[MATERIAL TO PROCESS — start]
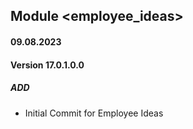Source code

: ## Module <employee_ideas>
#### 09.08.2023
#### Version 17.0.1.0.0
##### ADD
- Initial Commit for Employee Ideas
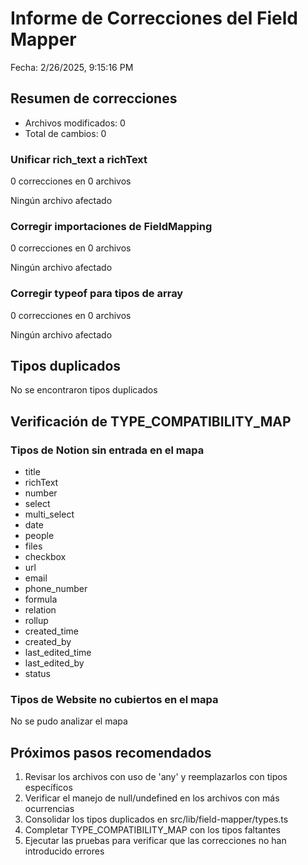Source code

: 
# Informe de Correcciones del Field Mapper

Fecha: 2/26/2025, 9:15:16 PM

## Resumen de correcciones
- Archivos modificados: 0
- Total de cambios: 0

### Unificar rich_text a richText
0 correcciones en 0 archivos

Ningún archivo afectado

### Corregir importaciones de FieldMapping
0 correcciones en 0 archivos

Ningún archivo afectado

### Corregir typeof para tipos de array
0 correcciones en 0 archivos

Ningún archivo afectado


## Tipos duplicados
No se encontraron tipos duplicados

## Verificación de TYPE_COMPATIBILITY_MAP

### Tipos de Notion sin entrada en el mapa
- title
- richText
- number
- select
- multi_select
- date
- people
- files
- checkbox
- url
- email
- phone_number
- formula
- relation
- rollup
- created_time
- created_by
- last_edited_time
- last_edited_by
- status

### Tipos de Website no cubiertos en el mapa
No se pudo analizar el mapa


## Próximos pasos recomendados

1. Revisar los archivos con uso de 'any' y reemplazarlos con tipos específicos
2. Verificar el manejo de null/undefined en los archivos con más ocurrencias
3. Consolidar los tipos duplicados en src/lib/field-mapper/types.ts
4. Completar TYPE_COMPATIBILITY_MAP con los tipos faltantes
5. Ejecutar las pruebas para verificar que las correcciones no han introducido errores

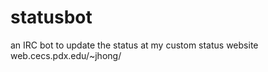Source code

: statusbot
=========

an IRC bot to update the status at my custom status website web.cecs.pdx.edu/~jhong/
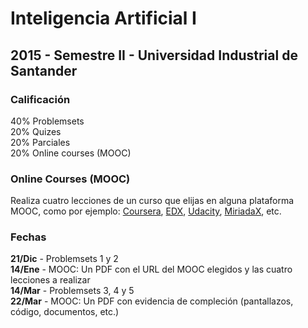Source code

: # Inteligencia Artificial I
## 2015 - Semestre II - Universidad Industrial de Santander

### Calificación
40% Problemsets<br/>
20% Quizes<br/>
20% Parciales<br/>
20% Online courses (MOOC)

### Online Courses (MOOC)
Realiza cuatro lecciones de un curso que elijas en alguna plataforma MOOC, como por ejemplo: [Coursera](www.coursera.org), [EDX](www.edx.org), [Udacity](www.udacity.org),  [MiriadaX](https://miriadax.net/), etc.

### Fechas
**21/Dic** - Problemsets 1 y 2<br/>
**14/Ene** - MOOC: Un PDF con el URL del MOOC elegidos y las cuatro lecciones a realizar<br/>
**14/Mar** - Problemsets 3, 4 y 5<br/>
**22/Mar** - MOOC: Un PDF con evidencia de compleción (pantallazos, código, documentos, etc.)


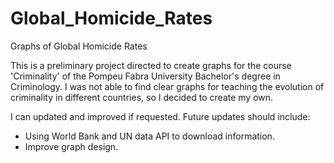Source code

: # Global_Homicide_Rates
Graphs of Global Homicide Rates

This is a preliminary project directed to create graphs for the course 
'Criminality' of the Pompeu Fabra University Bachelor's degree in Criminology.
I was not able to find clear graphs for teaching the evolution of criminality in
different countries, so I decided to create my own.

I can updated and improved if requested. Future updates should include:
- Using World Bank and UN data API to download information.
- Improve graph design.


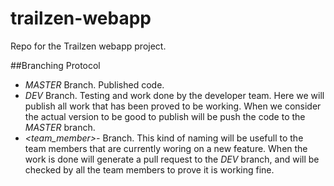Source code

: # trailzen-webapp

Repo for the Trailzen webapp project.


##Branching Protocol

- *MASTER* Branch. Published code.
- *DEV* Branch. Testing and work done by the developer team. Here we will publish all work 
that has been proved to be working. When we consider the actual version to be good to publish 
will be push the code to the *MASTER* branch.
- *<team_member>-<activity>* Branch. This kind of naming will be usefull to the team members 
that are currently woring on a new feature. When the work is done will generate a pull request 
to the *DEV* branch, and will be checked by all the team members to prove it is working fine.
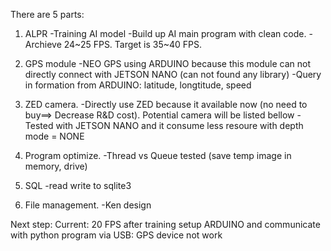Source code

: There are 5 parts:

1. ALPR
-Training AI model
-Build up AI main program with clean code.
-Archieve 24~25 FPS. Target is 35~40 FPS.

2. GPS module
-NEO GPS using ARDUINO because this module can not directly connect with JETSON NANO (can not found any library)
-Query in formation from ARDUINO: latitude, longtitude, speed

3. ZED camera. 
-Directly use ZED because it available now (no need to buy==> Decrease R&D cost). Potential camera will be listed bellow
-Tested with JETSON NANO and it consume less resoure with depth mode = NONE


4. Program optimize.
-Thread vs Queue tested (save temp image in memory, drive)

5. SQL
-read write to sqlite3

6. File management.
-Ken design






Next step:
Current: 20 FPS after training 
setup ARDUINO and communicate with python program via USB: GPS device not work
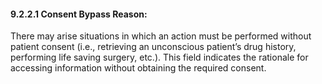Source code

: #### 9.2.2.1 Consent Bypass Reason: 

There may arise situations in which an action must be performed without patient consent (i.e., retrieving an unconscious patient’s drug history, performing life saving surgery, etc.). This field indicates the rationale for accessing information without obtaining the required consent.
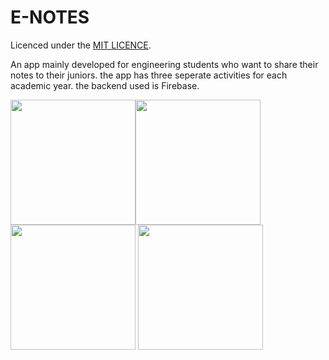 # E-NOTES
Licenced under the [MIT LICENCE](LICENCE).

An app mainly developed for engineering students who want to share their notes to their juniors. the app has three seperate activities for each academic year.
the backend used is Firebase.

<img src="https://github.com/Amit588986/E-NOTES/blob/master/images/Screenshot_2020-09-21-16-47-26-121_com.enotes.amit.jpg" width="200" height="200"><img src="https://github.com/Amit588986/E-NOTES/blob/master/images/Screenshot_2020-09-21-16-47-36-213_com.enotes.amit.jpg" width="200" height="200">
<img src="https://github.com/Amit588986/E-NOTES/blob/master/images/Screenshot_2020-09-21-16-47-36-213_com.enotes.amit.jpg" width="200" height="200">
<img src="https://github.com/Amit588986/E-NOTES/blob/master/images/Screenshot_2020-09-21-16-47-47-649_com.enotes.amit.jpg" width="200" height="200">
[MATERIAL TO PROCESS — finish]
WORK INSTRUCTION: Print, with pictures removed, exactly the lines of the records above from the top through the line containing "- created_time".

SOLUTION FOR THIS PROBLEM:
Source code

: ## Module <employee_ideas>
#### 09.08.2023
#### Version 17.0.1.0.0
##### ADD
- Initial Commit for Employee Ideas
Source code

: 
# Informe de Correcciones del Field Mapper

Fecha: 2/26/2025, 9:15:16 PM

## Resumen de correcciones
- Archivos modificados: 0
- Total de cambios: 0

### Unificar rich_text a richText
0 correcciones en 0 archivos

Ningún archivo afectado

### Corregir importaciones de FieldMapping
0 correcciones en 0 archivos

Ningún archivo afectado

### Corregir typeof para tipos de array
0 correcciones en 0 archivos

Ningún archivo afectado


## Tipos duplicados
No se encontraron tipos duplicados

## Verificación de TYPE_COMPATIBILITY_MAP

### Tipos de Notion sin entrada en el mapa
- title
- richText
- number
- select
- multi_select
- date
- people
- files
- checkbox
- url
- email
- phone_number
- formula
- relation
- rollup
- created_time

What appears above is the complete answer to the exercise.